Page segmentation data
━━━━━━━━━━━━━━━━━━━━━━━━━━━━━━

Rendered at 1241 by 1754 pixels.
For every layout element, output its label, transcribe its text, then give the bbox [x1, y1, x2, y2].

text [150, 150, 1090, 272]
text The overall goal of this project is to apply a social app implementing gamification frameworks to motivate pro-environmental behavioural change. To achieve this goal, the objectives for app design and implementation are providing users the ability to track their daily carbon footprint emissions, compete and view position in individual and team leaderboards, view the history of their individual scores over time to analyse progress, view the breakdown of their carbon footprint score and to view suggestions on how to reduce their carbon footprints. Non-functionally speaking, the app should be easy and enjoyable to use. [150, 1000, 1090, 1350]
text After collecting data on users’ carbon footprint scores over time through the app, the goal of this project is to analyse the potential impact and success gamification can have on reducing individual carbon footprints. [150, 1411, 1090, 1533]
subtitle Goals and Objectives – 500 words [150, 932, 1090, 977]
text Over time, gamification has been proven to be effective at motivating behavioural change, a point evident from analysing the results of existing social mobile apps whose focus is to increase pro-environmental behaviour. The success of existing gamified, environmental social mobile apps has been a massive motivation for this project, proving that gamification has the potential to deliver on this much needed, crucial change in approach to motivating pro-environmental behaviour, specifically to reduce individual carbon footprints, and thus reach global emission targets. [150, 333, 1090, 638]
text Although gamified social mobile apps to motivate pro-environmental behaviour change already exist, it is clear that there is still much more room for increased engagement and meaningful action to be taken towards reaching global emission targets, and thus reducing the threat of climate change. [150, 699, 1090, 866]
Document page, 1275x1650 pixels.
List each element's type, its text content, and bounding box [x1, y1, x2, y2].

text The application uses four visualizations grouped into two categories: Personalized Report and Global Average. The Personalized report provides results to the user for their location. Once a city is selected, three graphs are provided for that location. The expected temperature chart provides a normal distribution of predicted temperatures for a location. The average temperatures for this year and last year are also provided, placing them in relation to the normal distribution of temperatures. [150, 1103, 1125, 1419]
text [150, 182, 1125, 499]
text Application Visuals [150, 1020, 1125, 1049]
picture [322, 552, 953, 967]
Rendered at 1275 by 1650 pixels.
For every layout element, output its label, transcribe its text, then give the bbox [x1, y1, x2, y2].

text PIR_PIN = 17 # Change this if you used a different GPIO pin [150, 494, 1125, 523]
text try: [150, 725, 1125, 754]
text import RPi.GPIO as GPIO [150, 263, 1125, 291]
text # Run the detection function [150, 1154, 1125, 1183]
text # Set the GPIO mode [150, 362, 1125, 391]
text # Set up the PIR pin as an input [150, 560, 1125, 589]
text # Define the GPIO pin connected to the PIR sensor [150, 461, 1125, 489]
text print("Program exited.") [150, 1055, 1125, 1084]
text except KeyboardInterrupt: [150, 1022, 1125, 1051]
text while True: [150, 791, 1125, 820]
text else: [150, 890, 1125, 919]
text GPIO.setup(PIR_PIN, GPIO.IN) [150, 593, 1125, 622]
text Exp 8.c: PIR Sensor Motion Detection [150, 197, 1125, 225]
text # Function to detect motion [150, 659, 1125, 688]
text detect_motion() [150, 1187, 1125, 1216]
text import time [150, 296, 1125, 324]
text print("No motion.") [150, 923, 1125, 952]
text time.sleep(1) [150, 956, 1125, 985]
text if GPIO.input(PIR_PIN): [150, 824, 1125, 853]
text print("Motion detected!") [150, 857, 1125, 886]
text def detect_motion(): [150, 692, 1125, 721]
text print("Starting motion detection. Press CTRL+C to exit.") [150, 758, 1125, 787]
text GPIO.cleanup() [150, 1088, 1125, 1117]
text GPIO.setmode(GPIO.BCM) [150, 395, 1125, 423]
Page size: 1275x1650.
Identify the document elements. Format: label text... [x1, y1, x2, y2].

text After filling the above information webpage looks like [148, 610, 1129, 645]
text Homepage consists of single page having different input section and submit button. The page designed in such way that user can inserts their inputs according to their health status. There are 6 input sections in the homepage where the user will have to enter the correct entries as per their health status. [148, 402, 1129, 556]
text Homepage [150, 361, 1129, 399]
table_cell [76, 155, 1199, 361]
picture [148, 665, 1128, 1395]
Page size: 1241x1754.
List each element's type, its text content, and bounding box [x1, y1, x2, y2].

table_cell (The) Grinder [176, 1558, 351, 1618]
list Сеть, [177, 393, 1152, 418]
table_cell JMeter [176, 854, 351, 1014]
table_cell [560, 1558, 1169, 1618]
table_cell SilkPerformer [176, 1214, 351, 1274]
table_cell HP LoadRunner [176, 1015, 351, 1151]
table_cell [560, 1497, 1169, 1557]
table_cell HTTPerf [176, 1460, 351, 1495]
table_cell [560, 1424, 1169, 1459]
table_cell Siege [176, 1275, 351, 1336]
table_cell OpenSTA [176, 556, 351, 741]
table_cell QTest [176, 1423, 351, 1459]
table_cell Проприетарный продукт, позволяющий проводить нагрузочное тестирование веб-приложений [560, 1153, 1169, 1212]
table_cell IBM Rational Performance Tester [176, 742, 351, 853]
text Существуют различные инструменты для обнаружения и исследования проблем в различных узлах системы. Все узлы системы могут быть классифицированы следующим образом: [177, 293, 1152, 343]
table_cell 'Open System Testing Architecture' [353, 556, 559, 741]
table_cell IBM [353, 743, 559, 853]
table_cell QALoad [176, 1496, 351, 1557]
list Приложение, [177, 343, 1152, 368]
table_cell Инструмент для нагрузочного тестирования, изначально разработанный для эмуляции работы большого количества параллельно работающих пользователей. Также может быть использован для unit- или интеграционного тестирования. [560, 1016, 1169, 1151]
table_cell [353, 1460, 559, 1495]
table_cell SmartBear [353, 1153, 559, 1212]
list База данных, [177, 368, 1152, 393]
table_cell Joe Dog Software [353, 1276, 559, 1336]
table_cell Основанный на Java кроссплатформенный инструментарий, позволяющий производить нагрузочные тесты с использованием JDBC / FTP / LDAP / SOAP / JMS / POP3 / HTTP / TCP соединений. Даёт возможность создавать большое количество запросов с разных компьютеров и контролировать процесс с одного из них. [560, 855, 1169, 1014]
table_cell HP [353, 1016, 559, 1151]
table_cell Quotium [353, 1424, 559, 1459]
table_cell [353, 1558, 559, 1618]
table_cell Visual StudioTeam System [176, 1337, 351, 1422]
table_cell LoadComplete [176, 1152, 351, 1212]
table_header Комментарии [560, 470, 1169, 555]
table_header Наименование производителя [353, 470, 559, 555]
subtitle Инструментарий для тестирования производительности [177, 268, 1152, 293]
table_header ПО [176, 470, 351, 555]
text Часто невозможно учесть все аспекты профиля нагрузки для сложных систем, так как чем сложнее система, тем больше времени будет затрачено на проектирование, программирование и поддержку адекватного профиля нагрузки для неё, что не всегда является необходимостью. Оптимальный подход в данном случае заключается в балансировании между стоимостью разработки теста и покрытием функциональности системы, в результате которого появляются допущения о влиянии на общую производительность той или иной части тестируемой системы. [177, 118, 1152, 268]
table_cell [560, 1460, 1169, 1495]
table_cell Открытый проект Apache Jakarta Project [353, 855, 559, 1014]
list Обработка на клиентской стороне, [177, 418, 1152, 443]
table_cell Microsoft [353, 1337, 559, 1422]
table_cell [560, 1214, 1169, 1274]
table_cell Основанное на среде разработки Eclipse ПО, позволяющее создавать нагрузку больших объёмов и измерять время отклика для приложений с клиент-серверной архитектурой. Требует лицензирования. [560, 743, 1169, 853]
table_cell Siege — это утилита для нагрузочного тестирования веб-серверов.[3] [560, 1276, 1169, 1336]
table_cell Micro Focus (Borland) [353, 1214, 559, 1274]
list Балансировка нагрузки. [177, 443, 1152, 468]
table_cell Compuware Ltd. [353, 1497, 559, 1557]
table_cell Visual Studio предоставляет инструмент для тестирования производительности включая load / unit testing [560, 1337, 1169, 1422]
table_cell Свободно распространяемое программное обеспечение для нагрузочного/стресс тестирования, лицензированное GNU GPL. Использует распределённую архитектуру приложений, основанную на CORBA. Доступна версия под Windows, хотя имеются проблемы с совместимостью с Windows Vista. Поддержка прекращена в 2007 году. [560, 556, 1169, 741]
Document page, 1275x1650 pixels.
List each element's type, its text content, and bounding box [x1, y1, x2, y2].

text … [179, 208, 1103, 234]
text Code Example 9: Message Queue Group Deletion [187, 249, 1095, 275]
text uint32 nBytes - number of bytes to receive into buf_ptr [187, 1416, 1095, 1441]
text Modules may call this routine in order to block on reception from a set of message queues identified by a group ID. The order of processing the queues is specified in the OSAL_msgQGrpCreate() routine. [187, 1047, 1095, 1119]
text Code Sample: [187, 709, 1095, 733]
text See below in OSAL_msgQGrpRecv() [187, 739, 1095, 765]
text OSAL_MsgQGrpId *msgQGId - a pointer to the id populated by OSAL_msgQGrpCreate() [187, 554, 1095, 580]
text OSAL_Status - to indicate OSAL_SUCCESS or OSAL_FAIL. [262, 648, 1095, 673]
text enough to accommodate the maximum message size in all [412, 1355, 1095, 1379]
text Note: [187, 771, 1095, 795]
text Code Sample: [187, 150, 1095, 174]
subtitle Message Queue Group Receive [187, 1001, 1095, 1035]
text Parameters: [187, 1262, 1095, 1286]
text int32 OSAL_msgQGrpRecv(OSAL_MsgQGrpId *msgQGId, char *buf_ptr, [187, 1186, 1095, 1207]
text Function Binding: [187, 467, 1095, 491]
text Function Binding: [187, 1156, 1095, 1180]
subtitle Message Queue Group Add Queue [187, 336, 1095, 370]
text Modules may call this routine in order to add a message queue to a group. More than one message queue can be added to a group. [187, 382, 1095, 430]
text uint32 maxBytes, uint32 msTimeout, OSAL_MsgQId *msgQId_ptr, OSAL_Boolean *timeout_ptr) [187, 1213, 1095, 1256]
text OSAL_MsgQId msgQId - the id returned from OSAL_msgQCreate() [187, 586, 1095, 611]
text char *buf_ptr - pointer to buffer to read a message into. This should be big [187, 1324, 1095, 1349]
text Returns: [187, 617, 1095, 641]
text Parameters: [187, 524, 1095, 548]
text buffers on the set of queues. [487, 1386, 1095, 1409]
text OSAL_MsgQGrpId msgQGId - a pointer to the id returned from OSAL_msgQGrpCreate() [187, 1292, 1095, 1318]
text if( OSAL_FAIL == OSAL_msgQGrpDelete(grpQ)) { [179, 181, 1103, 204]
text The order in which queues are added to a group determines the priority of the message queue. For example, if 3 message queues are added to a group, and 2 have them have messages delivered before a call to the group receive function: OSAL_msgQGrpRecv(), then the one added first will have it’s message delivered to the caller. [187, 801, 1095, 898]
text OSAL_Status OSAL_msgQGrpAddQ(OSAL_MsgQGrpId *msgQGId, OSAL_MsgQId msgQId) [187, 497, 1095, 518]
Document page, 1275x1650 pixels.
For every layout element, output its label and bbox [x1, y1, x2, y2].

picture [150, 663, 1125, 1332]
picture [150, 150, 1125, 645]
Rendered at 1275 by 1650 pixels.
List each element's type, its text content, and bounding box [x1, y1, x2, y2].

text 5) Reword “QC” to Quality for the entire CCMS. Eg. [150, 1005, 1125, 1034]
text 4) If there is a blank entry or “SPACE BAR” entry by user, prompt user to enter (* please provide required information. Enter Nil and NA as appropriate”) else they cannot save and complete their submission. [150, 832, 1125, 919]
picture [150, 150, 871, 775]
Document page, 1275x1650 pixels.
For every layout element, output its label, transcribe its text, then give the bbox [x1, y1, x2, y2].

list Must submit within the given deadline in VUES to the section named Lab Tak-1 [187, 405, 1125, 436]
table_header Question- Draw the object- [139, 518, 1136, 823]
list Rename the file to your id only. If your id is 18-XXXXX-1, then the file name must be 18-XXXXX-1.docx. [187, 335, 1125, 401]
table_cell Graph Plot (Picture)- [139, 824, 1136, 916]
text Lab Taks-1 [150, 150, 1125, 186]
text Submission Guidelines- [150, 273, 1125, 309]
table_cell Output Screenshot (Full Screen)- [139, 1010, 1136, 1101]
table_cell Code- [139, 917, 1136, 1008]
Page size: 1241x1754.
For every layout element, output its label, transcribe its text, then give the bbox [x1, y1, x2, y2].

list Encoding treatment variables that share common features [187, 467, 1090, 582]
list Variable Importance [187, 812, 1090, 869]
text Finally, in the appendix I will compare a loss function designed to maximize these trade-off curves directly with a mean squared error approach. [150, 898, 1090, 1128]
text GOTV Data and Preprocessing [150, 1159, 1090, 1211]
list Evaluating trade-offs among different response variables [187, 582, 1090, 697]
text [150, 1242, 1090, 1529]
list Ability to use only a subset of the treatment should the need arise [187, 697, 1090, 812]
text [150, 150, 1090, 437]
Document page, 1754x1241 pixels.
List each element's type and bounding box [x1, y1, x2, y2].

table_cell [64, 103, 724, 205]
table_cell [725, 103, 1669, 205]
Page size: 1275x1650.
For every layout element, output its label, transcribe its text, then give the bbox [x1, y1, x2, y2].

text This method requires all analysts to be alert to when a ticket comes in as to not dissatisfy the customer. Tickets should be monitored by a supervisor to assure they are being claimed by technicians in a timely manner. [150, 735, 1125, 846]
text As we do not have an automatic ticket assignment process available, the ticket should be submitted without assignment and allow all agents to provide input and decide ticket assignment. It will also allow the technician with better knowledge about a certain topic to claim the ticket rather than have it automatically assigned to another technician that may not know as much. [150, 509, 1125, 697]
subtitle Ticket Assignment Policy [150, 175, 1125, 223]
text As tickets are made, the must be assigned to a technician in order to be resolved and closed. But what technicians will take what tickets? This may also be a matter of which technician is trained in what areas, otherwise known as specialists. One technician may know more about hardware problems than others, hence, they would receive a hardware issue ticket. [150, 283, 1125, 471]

━━━━━━━━━━━━━━━━━━━━━━━━━━━━━━

> [About this task]:
Copy each line of the data that contains the word "After".

> [Solved exercise]:
text After collecting data on users’ carbon footprint scores over time through the app, the goal of this project is to analyse the potential impact and success gamification can have on reducing individual carbon footprints. [150, 1411, 1090, 1533]
text After filling the above information webpage looks like [148, 610, 1129, 645]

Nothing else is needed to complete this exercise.